Exercise directions. Reproduce the data with "chart" replaced by "graph" wherever it occurs and everything else left unchanged. Omit the pictures from the result.

-*-*-

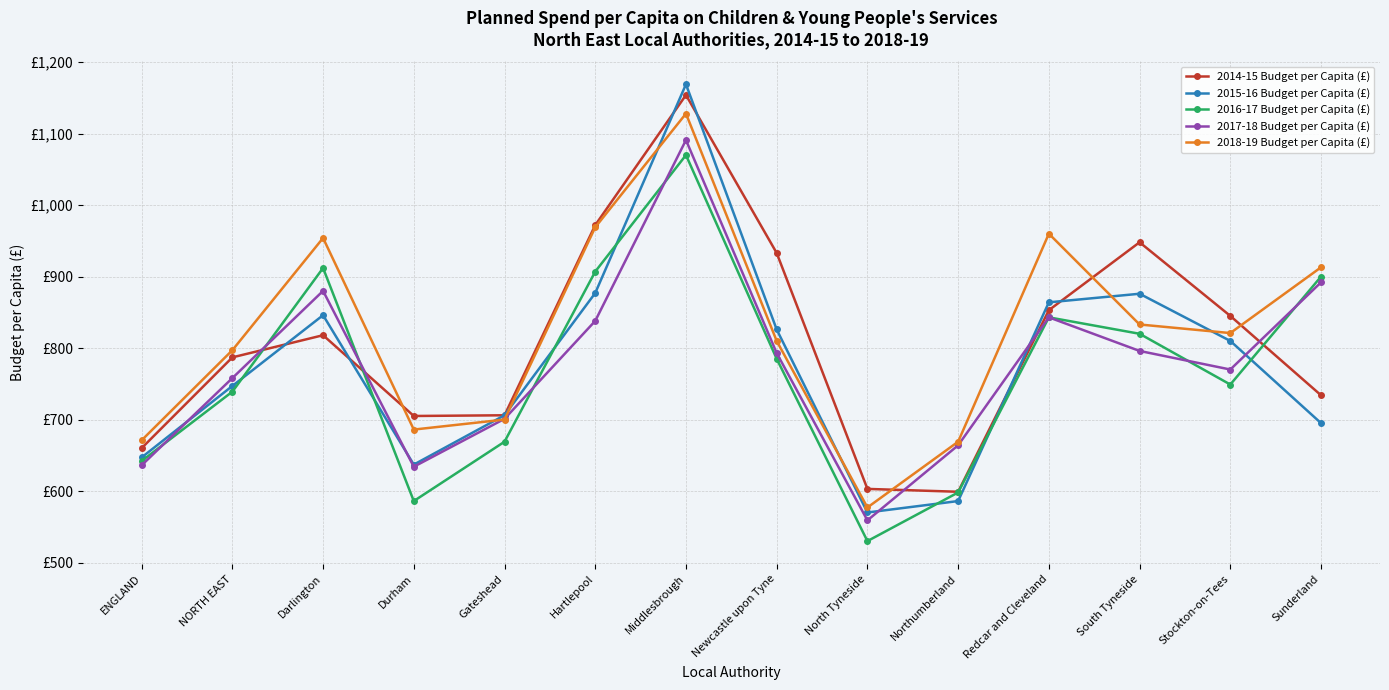

True or false: 2017-18 Budget per Capita (£) has more than 2 points higher than both neighbors.

True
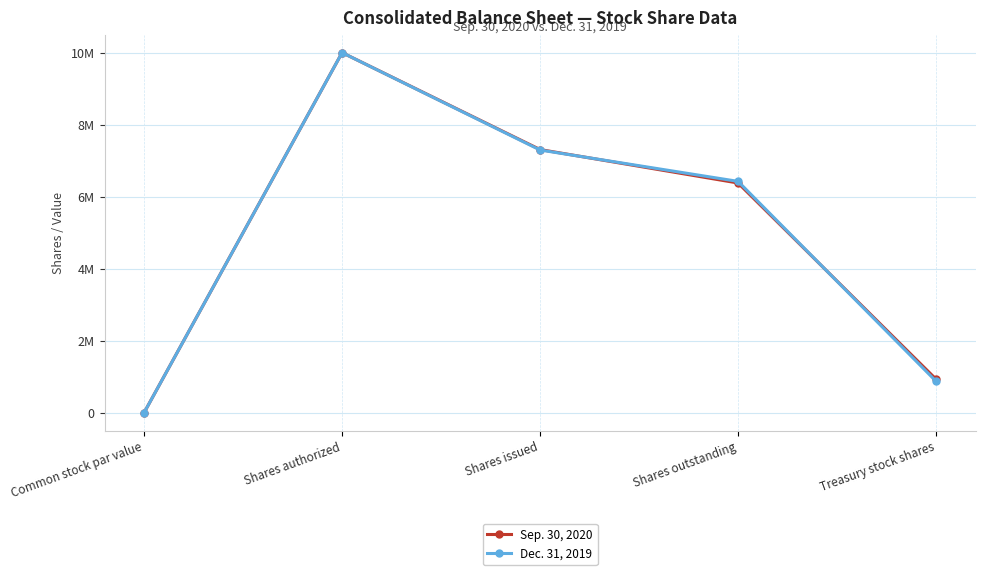

What are all the series names shown in the legend?

Sep. 30, 2020, Dec. 31, 2019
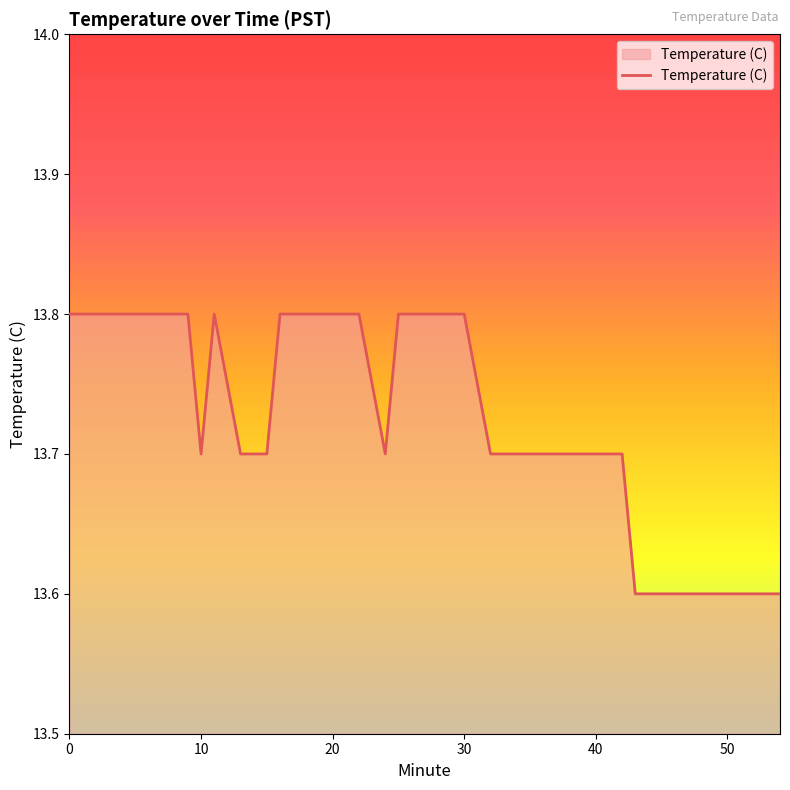

Reading left to right, what are all the values shown in this chart?

13.8	13.8	13.8	13.8	13.8	13.8	13.8	13.7	13.8	13.7	13.7	13.7	13.8	13.8	13.8	13.8	13.8	13.7	13.8	13.8	13.8	13.8	13.8	13.7	13.7	13.7	13.7	13.7	13.7	13.7	13.7	13.6	13.6	13.6	13.6	13.6	13.6	13.6	13.6	13.6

-*-*-

Task response.
True or false: 2017-18 Budget per Capita (£) has more than 2 points higher than both neighbors.

True

What are all the series names shown in the legend?

Sep. 30, 2020, Dec. 31, 2019

Reading left to right, what are all the values shown in this graph?

13.8	13.8	13.8	13.8	13.8	13.8	13.8	13.7	13.8	13.7	13.7	13.7	13.8	13.8	13.8	13.8	13.8	13.7	13.8	13.8	13.8	13.8	13.8	13.7	13.7	13.7	13.7	13.7	13.7	13.7	13.7	13.6	13.6	13.6	13.6	13.6	13.6	13.6	13.6	13.6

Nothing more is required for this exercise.